But after the last couple weeks -- my trip to Connecticut to do an evening event for framesi (the color company I work for), a baby naming at the begining of my vacation and my best friends' father's death the week before really limited baking time. Seymour was a great guy who could identify a song if you said a phrase from it -- he'd sing the whole song. If you had a question about a Yiddish phrase or what it meant -- he was the go to person for that. I thought of him as a human

So, with all the precariousness of life, we finally got together on Tuesday (I realize that I'm typing this on Friday -- but vacation takes a lot out of a guy.) I hope that explains the long gap from the last installment and some of my hesitation in writing.

And, honestly, nothing much happened in this session. Well, nothing except we turned out two very good cakes with lovely icings (or is that frosting) and we drank wine (one nice one and one that wasn't so nice).

So, why is it hard to write about? Well good writing needs conflict. A tension, if you will. There wasn't really any tension this time. Perhaps it was the wine or it was the fact that we've become old hats at doing these.

Well, as is usual, we did two cakes: Buttermilk Country Cake (page 41) and the Triple Layer Devil's Food (page 62). Here, don't they look pretty:

Really both of them turned out beautifully.

- **Problems to work on**:
1. Can you reproduce the section of the cake-baking post starting at "So, with all" and ending at "hesitation in writing."?
2. How would the cake-baking post go on from where it stops? Write the next part.

- **Record excerpts**:

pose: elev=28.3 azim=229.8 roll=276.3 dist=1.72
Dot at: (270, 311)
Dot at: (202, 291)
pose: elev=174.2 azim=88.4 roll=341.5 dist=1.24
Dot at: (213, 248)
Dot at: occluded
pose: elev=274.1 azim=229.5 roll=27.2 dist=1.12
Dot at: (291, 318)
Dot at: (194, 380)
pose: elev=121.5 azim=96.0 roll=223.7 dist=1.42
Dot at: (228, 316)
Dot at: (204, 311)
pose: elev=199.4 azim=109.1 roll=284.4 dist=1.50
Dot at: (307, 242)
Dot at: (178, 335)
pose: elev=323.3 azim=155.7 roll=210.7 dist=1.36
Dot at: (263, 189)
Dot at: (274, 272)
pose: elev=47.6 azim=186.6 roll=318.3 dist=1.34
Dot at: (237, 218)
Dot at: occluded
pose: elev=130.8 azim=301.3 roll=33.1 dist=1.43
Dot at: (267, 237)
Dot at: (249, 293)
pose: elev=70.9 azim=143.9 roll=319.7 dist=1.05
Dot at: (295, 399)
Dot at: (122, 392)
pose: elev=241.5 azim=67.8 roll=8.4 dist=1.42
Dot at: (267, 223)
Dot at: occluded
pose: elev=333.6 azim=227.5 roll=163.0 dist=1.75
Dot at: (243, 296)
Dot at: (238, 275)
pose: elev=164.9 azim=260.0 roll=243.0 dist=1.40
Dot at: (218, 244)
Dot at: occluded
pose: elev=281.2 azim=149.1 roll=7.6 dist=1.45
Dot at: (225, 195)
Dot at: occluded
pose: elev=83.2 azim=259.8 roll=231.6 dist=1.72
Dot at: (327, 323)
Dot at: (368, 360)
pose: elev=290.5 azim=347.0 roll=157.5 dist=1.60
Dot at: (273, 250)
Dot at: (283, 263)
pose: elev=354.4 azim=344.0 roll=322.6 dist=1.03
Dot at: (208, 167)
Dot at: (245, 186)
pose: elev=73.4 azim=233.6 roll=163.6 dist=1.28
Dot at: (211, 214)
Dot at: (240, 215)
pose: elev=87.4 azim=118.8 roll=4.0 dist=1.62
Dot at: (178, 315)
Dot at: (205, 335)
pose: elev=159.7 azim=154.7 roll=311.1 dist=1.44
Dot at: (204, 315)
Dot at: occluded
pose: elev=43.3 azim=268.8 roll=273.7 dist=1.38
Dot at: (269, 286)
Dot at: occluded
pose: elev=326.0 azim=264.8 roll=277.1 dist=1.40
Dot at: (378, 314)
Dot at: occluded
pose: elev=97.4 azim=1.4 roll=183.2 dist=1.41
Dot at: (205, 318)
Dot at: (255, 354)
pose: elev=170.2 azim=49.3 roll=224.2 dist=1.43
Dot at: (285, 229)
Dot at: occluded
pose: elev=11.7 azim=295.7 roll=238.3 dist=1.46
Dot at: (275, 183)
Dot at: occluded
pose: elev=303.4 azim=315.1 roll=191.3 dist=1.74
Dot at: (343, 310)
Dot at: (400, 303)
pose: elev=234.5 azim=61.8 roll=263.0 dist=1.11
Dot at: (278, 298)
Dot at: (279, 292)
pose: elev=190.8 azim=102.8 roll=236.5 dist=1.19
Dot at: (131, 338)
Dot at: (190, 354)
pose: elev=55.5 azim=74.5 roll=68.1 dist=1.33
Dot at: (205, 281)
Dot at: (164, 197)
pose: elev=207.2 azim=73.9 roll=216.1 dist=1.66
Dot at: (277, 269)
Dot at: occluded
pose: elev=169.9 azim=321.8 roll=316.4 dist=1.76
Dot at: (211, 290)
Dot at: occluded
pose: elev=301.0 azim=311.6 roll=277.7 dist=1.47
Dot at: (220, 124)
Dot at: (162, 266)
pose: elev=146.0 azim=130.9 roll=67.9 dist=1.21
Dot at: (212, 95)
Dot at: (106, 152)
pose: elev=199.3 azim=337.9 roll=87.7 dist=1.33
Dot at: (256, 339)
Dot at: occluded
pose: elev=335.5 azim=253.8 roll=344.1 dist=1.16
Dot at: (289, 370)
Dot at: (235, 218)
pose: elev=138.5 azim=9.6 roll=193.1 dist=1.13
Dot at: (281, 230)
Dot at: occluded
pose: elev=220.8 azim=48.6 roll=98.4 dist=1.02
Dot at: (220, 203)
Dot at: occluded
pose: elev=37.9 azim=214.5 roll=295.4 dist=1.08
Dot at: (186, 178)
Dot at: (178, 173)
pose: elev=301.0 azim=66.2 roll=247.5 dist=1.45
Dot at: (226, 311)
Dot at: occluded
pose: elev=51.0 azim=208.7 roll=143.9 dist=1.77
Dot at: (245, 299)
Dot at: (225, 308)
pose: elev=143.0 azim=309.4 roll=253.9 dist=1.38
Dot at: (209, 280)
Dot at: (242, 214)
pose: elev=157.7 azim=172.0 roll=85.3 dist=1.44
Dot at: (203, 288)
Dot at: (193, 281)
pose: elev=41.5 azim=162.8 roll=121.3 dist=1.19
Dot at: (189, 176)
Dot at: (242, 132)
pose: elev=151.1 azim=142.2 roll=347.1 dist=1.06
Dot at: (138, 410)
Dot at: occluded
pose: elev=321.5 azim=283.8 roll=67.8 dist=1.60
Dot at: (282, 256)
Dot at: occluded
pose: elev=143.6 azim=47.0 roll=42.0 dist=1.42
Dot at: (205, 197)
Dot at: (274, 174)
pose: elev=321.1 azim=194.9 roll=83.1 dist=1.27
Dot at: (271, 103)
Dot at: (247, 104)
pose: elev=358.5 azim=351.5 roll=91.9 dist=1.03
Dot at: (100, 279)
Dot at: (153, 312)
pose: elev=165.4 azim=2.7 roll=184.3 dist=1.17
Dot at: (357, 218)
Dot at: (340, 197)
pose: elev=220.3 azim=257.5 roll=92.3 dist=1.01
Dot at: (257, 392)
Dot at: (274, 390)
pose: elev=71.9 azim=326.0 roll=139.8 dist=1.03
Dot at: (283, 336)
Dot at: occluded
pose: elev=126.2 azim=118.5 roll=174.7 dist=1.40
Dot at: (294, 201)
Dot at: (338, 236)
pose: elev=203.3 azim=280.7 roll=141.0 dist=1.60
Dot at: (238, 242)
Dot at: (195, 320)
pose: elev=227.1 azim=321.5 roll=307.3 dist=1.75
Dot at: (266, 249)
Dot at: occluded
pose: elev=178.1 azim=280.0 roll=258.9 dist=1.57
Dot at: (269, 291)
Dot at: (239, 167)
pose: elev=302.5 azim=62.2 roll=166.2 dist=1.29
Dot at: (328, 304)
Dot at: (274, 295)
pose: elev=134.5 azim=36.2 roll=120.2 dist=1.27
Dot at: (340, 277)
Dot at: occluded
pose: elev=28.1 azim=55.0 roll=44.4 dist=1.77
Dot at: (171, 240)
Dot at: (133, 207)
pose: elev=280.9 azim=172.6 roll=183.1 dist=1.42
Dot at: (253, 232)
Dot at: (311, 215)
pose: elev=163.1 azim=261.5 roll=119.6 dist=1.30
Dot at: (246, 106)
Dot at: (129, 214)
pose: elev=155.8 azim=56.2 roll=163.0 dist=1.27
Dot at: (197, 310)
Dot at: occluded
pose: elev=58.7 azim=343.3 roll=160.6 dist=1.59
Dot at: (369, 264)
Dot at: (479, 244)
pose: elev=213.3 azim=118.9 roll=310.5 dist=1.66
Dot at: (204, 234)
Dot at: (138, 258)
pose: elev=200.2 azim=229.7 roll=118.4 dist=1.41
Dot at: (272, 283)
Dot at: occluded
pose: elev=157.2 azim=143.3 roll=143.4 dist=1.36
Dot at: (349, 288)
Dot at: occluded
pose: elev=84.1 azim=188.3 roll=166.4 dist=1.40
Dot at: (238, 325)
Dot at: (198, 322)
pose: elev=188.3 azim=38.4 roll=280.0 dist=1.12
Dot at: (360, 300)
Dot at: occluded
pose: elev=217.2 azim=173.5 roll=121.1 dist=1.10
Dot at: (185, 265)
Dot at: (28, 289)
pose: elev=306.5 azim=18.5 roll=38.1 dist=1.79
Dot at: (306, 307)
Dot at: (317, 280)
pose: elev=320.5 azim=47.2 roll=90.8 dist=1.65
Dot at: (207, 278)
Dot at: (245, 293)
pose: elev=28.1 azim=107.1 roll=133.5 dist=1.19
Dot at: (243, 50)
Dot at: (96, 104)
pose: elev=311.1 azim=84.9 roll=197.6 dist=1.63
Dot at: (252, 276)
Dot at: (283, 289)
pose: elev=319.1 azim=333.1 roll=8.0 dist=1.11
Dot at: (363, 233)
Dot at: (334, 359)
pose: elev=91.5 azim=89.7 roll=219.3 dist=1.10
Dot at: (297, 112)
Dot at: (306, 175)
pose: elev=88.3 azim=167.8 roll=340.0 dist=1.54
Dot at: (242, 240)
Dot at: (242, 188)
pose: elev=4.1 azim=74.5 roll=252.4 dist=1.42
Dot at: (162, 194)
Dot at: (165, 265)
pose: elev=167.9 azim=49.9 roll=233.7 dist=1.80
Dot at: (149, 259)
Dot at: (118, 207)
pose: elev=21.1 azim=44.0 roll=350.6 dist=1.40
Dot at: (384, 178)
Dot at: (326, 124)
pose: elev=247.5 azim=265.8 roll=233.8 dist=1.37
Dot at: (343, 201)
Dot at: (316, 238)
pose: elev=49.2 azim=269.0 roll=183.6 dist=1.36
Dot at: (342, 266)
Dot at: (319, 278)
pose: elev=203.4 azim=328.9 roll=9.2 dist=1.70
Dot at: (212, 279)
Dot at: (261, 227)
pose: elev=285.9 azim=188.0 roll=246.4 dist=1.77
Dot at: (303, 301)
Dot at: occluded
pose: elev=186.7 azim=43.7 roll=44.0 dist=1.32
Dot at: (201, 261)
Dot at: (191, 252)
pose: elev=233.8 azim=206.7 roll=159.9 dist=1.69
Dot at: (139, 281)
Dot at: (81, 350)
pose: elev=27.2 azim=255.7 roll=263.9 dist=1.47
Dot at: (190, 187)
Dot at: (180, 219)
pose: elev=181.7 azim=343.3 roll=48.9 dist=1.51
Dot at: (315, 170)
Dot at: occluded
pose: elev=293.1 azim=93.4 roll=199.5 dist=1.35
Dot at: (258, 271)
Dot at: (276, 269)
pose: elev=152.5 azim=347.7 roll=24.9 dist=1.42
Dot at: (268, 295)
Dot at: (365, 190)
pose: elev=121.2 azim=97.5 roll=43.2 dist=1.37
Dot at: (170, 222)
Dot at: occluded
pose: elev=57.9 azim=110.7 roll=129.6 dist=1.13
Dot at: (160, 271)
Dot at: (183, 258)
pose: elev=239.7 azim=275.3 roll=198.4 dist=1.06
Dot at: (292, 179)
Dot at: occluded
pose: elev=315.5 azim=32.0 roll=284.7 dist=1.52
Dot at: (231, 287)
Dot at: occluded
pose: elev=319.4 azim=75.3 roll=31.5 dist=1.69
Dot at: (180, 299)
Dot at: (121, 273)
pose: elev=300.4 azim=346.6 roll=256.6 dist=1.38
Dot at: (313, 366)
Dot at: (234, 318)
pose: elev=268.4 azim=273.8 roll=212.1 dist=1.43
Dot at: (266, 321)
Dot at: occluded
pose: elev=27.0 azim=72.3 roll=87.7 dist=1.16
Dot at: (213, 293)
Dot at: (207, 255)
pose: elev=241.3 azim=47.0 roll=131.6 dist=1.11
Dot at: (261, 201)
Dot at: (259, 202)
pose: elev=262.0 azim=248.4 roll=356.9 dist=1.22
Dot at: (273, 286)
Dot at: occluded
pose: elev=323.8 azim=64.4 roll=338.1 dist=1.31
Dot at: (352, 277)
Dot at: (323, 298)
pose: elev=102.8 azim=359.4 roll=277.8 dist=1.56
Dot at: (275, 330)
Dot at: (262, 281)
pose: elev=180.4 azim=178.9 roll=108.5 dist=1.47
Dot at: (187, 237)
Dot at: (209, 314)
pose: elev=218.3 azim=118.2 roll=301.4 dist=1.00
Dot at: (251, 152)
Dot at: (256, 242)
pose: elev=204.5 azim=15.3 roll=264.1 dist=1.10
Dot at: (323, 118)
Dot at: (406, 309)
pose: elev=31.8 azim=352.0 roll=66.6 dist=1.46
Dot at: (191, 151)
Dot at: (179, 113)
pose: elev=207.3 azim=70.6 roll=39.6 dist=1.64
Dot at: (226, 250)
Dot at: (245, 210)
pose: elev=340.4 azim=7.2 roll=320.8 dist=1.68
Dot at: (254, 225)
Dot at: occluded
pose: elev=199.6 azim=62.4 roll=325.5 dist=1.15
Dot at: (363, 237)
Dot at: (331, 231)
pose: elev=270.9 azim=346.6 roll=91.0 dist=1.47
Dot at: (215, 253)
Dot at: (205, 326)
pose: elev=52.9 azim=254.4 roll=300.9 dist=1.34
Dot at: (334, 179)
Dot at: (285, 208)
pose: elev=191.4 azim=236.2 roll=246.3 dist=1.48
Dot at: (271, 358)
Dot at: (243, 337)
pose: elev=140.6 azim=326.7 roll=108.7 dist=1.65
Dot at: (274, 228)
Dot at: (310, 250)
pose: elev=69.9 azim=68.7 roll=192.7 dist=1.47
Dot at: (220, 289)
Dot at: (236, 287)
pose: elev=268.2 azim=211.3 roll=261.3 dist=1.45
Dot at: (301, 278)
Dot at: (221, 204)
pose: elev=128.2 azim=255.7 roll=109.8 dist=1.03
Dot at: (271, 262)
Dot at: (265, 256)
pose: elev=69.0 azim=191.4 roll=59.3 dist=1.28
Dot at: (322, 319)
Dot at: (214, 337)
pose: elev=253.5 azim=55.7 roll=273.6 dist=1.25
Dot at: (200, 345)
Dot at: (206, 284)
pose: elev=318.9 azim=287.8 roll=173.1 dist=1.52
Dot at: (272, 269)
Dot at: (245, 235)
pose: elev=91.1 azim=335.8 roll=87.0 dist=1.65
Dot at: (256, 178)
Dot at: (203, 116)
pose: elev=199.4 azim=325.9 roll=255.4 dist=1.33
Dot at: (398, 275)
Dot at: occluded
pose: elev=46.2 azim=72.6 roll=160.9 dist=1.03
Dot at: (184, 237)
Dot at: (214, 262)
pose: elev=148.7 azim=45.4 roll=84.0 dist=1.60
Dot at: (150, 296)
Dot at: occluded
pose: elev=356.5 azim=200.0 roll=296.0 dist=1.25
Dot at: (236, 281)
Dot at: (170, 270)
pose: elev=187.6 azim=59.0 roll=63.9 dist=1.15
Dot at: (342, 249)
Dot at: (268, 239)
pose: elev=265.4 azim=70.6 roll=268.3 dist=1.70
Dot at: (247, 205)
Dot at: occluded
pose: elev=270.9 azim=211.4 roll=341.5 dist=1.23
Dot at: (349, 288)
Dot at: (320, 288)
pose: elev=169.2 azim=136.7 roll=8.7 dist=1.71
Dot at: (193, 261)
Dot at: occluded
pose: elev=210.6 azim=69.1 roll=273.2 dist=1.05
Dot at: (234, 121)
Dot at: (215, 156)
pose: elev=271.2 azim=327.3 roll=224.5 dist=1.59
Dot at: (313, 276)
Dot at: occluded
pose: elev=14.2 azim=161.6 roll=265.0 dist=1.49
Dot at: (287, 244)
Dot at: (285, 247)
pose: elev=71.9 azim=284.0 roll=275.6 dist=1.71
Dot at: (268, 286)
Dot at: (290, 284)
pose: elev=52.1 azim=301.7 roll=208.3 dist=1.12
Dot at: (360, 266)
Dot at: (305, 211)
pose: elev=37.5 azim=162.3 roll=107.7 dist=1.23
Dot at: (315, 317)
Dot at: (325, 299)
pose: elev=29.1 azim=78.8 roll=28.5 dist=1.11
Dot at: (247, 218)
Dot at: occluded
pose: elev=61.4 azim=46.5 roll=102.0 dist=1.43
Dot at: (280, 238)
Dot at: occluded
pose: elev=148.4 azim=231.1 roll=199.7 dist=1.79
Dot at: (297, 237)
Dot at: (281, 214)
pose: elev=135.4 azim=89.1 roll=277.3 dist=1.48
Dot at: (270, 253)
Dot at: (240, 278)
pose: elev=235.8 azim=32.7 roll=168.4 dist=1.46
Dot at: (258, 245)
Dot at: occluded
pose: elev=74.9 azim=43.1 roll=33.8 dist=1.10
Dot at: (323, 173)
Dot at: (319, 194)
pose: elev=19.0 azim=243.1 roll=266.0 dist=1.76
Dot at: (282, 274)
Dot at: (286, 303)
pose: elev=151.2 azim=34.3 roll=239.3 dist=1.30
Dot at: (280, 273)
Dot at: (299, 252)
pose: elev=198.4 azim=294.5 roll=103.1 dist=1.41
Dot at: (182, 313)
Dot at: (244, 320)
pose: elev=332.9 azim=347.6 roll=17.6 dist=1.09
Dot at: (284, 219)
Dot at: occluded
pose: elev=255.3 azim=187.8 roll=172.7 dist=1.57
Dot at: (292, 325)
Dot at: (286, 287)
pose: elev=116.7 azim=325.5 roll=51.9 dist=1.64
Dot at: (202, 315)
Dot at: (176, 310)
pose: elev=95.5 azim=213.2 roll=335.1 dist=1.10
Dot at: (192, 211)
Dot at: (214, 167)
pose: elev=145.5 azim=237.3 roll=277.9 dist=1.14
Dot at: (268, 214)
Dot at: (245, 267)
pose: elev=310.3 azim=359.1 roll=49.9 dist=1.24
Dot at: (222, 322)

- **Results of the tasks**:
1.
So, with all the precariousness of life, we finally got together on Tuesday (I realize that I'm typing this on Friday -- but vacation takes a lot out of a guy.) I hope that explains the long gap from the last installment and some of my hesitation in writing.

2.
The Buttermilk Country Cake was made in a springform pan and used a lemon buttercream. It was the variation of the NeoClassic Buttercream, lemon variation (page 234). It was one of the best colors of buttercream that we have created from this book. It's a soft butter color, but not flat. The lemon adds a brightness to the color and a pleasant, sharp tang to the buttercream, which to me can become a bit cloying. Why is it called a buttercream frosting when there isn't a drop of cream to be found. (I assume it's because the butter gets creamed, but I do love asking that question.)

The Devil's Food layers were a bit thin, and slightly domed. We have begun to suspect the oven doesn't like more than two pans at a time. The crumb and structure of the cake was nicer than the previous chocolate cake. It wasn't so aerated. We did honestly count the time for all inclusions. And, there were no cracks, the cakes were quite strong, but still light.

After we did both of them, we realized that when you have completely aerated the cake and developed the structure, you find that it almost ribbons in the stand mixer. You can see a "spirograph" image in the top of the batter. For those of you who remember the Spirograph, it really does look like that!

My favorite frostings so far is the one that we used on the Triple Layer Devil's Food -- Burnt Almond Milk Chocolate Ganache (page 277). You start with a chocolate bar. Yes, a candy bar! You know it's not going to get any better than that, right?
You add a bit of cocoa and heavy cream. It all gets melty and good -- i seriously considered eating it right off the spoon. But, Janet, being the voice of reason, talked me off the ledge (so to speak).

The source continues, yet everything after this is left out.